Qualche giorno fa vi parlai degli operatori telefonici interessati all’asta per le reti 5G in Italia. Questa nuova tecnologia, che aprirà i battenti tra due anni, fornirà una navigazione a banda ultra larga in mobilità, riducendo i consumi e permettendo la diffusione dei sensori intelligenti.

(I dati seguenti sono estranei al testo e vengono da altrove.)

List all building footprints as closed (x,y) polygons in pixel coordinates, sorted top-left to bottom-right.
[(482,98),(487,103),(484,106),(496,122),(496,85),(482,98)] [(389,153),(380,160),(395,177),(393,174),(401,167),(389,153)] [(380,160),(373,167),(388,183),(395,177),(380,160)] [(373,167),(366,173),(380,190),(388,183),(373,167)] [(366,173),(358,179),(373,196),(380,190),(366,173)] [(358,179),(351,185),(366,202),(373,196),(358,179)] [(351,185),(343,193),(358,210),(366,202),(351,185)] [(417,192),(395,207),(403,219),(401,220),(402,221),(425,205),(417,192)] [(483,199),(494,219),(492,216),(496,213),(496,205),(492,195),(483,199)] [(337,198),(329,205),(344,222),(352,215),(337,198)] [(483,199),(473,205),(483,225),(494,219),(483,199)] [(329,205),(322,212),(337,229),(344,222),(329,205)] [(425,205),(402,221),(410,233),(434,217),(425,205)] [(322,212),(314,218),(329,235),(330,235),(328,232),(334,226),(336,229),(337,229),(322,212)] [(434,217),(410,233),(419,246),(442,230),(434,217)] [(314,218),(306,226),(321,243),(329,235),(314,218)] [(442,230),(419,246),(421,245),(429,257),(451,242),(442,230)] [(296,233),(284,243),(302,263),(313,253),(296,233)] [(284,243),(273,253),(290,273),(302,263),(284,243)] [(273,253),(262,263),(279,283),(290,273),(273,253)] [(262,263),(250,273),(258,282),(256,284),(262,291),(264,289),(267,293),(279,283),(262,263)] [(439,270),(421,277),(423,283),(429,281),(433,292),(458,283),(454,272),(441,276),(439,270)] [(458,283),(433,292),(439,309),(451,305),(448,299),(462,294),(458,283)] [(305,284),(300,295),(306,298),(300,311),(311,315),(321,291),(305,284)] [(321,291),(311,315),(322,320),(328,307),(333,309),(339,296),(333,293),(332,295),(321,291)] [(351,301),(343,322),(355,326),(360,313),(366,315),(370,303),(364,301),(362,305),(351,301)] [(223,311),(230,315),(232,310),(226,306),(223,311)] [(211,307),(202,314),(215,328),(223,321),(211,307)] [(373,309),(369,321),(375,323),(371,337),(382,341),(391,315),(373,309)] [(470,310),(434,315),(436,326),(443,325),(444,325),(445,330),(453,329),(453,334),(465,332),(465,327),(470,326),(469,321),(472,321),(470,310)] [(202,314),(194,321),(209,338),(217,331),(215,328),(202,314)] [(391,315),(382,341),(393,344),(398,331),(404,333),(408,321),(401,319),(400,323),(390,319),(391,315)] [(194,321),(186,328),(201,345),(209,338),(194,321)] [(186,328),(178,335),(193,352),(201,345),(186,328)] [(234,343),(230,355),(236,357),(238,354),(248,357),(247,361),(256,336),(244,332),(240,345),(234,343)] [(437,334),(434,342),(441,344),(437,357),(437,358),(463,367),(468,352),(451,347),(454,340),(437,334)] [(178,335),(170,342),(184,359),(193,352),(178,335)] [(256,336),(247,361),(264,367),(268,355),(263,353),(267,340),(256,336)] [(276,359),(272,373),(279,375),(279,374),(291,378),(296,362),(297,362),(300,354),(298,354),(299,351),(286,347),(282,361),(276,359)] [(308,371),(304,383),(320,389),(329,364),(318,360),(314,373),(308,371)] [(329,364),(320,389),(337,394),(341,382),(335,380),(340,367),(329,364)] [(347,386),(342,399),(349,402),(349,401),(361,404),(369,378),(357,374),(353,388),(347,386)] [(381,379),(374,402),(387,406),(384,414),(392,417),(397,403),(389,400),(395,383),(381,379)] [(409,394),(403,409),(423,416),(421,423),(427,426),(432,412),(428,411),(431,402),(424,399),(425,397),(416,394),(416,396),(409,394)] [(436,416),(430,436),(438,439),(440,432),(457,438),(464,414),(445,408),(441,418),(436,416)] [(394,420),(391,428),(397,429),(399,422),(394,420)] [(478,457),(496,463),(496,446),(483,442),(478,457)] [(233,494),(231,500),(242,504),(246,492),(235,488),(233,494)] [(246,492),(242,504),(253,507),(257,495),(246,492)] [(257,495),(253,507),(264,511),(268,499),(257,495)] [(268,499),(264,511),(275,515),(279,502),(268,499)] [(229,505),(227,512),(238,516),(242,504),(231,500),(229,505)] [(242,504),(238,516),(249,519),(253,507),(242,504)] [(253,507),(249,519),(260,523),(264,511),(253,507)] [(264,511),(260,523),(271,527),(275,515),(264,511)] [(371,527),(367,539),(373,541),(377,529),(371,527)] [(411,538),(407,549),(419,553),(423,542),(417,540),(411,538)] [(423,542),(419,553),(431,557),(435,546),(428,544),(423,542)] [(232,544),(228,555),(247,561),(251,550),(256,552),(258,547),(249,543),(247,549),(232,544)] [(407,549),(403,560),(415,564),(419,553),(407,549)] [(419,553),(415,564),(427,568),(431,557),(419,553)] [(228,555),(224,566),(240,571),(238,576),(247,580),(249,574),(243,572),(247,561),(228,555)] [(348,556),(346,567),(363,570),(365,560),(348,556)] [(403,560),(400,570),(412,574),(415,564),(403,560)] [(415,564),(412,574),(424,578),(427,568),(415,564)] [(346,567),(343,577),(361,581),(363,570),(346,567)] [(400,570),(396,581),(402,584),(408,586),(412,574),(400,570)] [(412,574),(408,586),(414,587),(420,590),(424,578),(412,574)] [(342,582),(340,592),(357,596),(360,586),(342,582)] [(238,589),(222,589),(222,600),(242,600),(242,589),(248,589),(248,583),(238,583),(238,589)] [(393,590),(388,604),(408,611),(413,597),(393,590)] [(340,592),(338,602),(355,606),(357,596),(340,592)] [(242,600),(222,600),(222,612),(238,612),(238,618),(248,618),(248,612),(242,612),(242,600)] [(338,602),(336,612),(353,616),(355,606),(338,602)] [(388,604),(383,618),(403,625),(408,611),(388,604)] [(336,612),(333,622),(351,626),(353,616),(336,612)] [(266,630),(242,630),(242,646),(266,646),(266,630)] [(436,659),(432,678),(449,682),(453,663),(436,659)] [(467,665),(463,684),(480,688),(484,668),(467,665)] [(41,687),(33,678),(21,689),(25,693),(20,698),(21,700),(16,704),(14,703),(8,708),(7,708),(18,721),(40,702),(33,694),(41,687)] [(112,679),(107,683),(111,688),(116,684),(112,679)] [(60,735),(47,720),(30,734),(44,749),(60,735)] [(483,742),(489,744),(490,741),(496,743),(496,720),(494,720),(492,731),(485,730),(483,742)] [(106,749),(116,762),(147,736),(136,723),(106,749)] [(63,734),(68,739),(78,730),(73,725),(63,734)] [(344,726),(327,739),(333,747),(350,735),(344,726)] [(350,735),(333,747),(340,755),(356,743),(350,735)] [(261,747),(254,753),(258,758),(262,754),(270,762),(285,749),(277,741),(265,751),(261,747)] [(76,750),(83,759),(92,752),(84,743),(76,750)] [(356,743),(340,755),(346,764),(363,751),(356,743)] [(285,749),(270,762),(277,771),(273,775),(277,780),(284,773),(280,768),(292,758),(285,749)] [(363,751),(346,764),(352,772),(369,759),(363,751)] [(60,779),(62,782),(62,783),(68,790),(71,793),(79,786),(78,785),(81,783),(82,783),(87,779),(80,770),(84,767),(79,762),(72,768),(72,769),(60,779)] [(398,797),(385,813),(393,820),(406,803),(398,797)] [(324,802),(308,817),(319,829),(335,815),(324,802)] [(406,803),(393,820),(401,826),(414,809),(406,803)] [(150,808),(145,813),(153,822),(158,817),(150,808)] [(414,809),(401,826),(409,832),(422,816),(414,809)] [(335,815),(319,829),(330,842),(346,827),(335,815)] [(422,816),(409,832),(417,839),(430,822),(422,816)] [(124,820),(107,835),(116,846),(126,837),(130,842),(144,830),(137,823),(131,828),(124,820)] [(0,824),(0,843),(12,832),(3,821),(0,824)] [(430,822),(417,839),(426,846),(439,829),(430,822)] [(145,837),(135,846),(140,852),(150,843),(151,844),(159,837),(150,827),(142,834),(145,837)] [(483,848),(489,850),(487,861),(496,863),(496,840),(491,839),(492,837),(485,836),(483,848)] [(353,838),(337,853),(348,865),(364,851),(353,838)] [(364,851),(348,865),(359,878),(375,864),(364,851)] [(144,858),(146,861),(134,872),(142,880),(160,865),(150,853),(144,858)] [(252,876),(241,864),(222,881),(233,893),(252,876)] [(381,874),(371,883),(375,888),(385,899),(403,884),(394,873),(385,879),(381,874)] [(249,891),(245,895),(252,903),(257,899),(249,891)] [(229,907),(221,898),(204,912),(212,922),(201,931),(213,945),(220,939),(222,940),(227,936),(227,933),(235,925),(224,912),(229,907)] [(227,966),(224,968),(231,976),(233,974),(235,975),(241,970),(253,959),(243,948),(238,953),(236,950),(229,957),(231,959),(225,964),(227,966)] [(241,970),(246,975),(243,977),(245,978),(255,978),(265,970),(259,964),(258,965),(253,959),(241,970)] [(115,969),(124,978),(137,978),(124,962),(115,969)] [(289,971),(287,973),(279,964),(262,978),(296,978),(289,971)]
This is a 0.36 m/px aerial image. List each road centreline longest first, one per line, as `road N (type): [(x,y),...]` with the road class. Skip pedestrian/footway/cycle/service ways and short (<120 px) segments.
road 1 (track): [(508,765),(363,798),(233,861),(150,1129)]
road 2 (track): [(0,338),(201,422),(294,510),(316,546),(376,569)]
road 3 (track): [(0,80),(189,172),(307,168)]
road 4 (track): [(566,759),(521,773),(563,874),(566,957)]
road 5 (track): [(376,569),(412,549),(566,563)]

La legge di bilancio aveva preventivato l’ingresso di 2,55 miliardi di € nei conti italiani per l’uso di queste frequenze. Dopo 14 giorni di rilanci è stata superata ogni possibile previsione. L’asta ha consentito di raccogliere 6,55 miliardi di €. Una cifra ben superiore ad altri Stati. In Corea del Sud, per esempio, hanno speso 2 miliardi, mentre in Gran Bretagna 1,7 miliardi.

Il denaro sarà ricevuto su un arco temporale di 4 anni. Questi investimenti così alti da un lato confermano che il mercato crede nella tecnologia, dall’altro fanno temere il cliente finale. Le aziende dovranno recuperarli da qualche modo e probabilmente assisteremo a pacchetti di dati mensili in 5G non proprio economici.

Tra gli operatori più impegnati ci sono stati TIM e Vodafone che hanno acquistato 80 megahertz di banda. 20 megahertz per Wind 3 ed Iliad. Distribuito tra Iliad, Fastweb, TIM, Vodafone e Wind 3 il blocco da 2,7 GHz che consente di far fronte ai colli di bottiglia nelle zone altamente abitate.

Poco interessante sembra essere stato il blocco da 700 Mhz che si libererà solo nel 2022, sottraendolo al segnale televisivo. Questi è andato a TIM, Vodafone e Iliad con somme abbastanza basse.